Cuenta Berenice que hasta marzo, estaba pasando por su mejor momento personal al encontrar trabajo en una casa de Guadalajara, donde la adoptaron de buena gana y sueldo, con cuarto propio, baño para ella sola y con las tres comidas al día. Casi todo el salario (11 mil pesos mensuales) iban a engrosar el monedero de la madre que cuida de sus dos hijos (es madre soltera) y de otros dos retoños más, linaje de sus hermanos.
Con una parte de esos ingresos constantes y sonantes producto de casi un año de trabajo, la milpa de Poxtla se dotó de semillas, animales y por primera vez, desayunaron huevos todos los días.
Pero la pandemia vino a dar al traste a todo ese progreso.
Entonces las medidas de confinamiento que se impusieron en la casa donde trabajaba —en Jalisco— ya no fueron compatibles con el régimen de salidas quincenales acordado y mucho menos, frente al contagio declarado días después entre su familia hidalguense. El viaje a su tierra, en medio del exuberante contagio nacional, complicaría cada paso de su retorno a trabajar.
Aún y con esa advertencia tuvo que volver a su tierra para vigilar la evolución de su enfermo y de paso a impedir el contagio del resto de la familia. El niño desarrolló todos los síntomas fuera de cualquier hospital o clínica. Fue de los que se quedó en casa, sin atención formal.
En medio de la expansión pandémica aquel pueblo no se paralizó y aunque las distancias entre personas pueden ser mucho más holgadas que en nuestras atiborradas ciudades, en Poxtla no hay familia que no tenga un enfermo o un muerto por el virus: “aquí todos olemos a COVID”.
“Mi prima fue la primera en sentirse mal; mucha gente empezó a sentirse mal… no sabíamos porqué, el doctor dijo que mi prima murió de pleuritis, supimos del bicho ya muy tarde”.
Lo mejor de todo es que su pequeño, sanó. A partir de ese día Berenice ha intentado regresar a su trabajo dos veces, pero en ambos casos, la prueba PCR, apareció positiva: resultó ser una perfecta asintomática. Por eso no ha sido convocada a trabajar. Aunque sus patrones continúan depositándole solo una parte de su sueldo, la desgracia adicional es que el negocio de aquellos ha caído en bancarrota y han tenido que contratar otra trabajadora doméstica, ahora con peor salario (según informa Berenice).
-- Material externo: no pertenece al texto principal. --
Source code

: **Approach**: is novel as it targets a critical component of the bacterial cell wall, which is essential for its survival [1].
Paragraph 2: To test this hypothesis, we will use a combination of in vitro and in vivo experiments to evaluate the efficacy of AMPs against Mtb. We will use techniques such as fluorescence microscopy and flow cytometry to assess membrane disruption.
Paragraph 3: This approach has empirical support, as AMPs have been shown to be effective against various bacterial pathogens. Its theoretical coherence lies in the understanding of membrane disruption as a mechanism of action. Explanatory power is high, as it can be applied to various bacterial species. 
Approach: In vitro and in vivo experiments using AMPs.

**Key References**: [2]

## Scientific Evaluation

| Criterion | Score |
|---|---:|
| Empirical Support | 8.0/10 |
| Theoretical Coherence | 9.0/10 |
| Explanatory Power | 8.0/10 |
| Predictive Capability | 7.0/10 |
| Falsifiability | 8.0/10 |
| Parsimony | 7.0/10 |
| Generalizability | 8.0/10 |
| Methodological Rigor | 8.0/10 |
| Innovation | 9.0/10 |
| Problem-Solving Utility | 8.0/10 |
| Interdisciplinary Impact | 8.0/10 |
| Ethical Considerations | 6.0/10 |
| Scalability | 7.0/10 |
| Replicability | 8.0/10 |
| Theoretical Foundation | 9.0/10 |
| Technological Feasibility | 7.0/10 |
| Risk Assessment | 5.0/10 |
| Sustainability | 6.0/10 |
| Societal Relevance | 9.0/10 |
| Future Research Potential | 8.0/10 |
El trabajo que hace un años parecía una solución para ella y para la niñez de sus hijos, quedó suspendida y ahora se parapeta en un nuevo y serio dilema moral. Hace unas semanas, en otras ofertas de trabajo menos cómodas, no la admiten por sus antecedentes COVID y frente a esa ignorancia y desinformación, no sabe si es mejor decir la verdad o ocultarla en su próxima cita laboral. “Voy como apestada por COVID”.
Mientras cursaba la llamada, me contó que otro de sus paisanos presentó un dolor atroz en el mismo lugar de la garganta, impedimento de tragar, gran dificultad para respirar, como si le hubiera crecido una horrendísima angina. Eso entendí.
Es otra historia de nuestro presente, la destrucción masiva del trabajo y de los capilares de pequeña prosperidad; una extendida devaluación de la existencia de millones —pobreza y enfermedad— que está acabando, retratada boca abajo, en una mezcla de humores pituitosos que emiten —según Berenice— los ácidos triunfantes del COVID.